* _JOB A_
Copy out the records word for word, from their first line through the line containing "ón de causar", with both of those lines included.

* _SELECTED PASSAGE_
=== Begin Enclosure ===
In 2014, Yup’ik elder Beverly Hoffman and others finally succeeded in a decades-long effort to build a community pool in Bethel, which is now a resource for people throughout the region to learn how to swim, preparing them for an increasingly unpredictable river. Hoffman and others recognize that they cannot control the river, but they can help prepare the community to survive its dangers.
Swimming lessons and dip nets might sound like tiny changes in the face of global climate trends, but these are the kinds of local adaptations that will help communities thrive in a warming world. Outside of Alaska, planting trees to create more shade in urban heat islands or hiring more lifeguards for public pools could have a similar impact.
But these solutions are within reach and meaningful; they literally save lives.
Such approachable adaptations mean understanding that although we have a limited ability to change the climate, there are many more options to change our own behavior.
=== End Enclosure ===
* _JOB B_
Answer these questions about the passage on local climate adaptation.
(i) In what year was the community pool in Bethel completed?
(ii) What two measures outside Alaska does the passage say could have a similar impact?
(iii) According to the last paragraph, what is there many more options to change?

* _SOURCE RECORDS_
=== Begin Enclosure ===
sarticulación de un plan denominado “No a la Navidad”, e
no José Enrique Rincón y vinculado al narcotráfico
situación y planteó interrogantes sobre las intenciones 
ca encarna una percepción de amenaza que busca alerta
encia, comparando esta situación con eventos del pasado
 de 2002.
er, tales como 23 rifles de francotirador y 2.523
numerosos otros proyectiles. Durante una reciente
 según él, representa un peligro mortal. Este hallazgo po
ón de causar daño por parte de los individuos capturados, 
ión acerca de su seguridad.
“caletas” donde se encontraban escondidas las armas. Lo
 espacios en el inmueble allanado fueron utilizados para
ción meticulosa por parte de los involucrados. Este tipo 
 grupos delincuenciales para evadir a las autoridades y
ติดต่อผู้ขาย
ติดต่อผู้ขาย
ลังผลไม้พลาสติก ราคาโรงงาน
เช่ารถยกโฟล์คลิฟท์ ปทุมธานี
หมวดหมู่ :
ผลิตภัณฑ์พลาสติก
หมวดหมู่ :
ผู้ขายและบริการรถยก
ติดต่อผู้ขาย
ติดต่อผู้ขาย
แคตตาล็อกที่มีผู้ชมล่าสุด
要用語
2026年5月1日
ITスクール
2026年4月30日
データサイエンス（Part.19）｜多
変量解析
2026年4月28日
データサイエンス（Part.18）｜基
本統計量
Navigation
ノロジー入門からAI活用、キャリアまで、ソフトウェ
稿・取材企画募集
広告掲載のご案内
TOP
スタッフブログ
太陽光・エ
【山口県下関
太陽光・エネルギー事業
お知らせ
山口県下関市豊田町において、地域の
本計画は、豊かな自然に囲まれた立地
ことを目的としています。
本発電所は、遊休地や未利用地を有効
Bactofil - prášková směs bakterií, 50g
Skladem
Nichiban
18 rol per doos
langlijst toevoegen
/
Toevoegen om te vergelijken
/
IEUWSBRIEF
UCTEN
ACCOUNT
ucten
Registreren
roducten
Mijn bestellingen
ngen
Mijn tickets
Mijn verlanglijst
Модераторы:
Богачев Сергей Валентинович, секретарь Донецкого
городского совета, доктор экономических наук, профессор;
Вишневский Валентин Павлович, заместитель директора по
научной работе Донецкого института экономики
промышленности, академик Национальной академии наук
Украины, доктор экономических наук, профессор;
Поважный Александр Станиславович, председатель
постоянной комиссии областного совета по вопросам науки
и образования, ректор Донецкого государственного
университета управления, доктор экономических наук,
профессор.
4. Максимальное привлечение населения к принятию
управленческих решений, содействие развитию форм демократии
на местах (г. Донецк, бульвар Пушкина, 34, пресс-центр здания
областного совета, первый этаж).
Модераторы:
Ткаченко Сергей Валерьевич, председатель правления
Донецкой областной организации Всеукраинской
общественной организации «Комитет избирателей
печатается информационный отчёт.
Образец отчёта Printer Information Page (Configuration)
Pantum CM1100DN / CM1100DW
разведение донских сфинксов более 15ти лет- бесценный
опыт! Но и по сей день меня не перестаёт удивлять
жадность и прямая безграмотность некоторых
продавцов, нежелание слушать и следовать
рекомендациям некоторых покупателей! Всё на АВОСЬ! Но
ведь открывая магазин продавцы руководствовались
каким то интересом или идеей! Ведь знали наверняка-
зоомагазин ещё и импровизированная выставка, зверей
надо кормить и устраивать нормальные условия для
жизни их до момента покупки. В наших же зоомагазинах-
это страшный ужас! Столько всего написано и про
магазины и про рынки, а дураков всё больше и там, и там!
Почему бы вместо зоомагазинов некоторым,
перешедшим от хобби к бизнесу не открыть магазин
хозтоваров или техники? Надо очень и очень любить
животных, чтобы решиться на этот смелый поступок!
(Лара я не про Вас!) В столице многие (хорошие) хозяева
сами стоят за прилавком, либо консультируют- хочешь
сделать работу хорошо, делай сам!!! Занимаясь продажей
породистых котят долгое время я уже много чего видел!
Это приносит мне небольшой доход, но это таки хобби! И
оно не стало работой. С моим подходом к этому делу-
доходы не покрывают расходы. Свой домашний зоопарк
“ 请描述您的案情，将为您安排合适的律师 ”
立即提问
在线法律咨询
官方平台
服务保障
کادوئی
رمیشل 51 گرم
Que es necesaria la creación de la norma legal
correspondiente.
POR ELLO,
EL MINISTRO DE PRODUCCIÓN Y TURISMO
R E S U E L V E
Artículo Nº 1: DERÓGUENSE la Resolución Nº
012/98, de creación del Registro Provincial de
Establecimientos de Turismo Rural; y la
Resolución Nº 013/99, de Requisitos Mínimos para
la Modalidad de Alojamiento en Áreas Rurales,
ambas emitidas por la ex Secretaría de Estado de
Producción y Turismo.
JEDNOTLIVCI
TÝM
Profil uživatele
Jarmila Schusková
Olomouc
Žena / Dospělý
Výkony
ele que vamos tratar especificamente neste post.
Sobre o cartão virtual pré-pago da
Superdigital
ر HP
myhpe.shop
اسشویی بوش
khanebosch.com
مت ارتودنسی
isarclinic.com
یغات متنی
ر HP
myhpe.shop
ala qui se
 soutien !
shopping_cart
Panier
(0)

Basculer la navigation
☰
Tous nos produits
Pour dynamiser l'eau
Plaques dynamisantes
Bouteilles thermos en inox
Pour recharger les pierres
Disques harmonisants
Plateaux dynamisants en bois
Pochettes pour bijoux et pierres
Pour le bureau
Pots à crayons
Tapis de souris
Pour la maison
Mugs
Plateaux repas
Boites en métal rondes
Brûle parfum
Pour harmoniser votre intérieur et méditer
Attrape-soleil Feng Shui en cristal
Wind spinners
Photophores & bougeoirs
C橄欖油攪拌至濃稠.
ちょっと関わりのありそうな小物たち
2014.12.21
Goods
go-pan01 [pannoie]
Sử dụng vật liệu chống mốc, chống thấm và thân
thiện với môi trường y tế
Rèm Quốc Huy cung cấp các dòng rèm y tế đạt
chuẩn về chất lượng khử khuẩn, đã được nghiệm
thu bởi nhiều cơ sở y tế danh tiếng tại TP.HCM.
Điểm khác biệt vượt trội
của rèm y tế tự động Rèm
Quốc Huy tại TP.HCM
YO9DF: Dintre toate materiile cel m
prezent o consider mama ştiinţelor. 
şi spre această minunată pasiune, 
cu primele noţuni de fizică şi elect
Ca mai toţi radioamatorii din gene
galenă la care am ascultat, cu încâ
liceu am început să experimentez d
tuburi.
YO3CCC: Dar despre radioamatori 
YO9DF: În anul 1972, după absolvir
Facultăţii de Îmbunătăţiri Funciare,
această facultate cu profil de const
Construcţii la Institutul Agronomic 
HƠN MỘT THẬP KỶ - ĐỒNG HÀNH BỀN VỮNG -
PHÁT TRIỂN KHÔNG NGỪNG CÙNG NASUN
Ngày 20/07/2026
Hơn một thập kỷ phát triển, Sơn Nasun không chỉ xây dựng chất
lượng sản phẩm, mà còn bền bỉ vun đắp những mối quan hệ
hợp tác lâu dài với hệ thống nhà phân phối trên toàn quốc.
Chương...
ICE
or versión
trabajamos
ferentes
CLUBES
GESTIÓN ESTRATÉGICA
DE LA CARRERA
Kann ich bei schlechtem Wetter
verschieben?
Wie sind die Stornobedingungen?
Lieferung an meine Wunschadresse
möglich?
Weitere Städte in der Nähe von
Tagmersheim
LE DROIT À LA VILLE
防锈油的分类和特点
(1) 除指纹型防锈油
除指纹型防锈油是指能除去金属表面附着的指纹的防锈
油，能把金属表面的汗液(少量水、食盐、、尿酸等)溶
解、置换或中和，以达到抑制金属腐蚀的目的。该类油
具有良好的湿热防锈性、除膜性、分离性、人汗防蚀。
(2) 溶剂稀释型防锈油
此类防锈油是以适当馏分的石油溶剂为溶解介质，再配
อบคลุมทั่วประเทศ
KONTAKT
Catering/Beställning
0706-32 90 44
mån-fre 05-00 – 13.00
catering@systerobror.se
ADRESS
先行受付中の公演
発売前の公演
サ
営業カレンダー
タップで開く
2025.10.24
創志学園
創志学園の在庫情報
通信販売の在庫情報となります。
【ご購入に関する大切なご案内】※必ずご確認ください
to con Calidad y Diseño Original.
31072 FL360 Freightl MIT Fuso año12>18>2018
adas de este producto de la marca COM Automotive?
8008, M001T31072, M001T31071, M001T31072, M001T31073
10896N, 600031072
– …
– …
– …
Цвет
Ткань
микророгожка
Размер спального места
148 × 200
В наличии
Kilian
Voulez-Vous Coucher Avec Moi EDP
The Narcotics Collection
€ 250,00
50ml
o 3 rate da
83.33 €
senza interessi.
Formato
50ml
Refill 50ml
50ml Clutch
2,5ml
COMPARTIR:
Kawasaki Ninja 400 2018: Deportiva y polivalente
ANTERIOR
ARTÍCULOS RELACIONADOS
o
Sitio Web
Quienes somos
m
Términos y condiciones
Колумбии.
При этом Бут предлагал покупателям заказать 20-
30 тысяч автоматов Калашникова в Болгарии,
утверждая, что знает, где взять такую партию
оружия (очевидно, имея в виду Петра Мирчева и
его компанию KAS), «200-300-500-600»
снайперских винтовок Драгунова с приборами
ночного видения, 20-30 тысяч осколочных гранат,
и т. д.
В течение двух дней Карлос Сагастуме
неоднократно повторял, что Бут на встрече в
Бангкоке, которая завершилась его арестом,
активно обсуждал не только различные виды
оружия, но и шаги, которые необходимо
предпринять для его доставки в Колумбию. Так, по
=== End Enclosure ===
* _RESPONSE AREA A_
sarticulación de un plan denominado “No a la Navidad”, e
no José Enrique Rincón y vinculado al narcotráfico
situación y planteó interrogantes sobre las intenciones 
ca encarna una percepción de amenaza que busca alerta
encia, comparando esta situación con eventos del pasado
 de 2002.
er, tales como 23 rifles de francotirador y 2.523
numerosos otros proyectiles. Durante una reciente
 según él, representa un peligro mortal. Este hallazgo po
ón de causar daño por parte de los individuos capturados, 

* _RESPONSE AREA B_
(i) 2014
(ii) Planting trees to create more shade in urban heat islands, and hiring more lifeguards for public pools
(iii) Our own behavior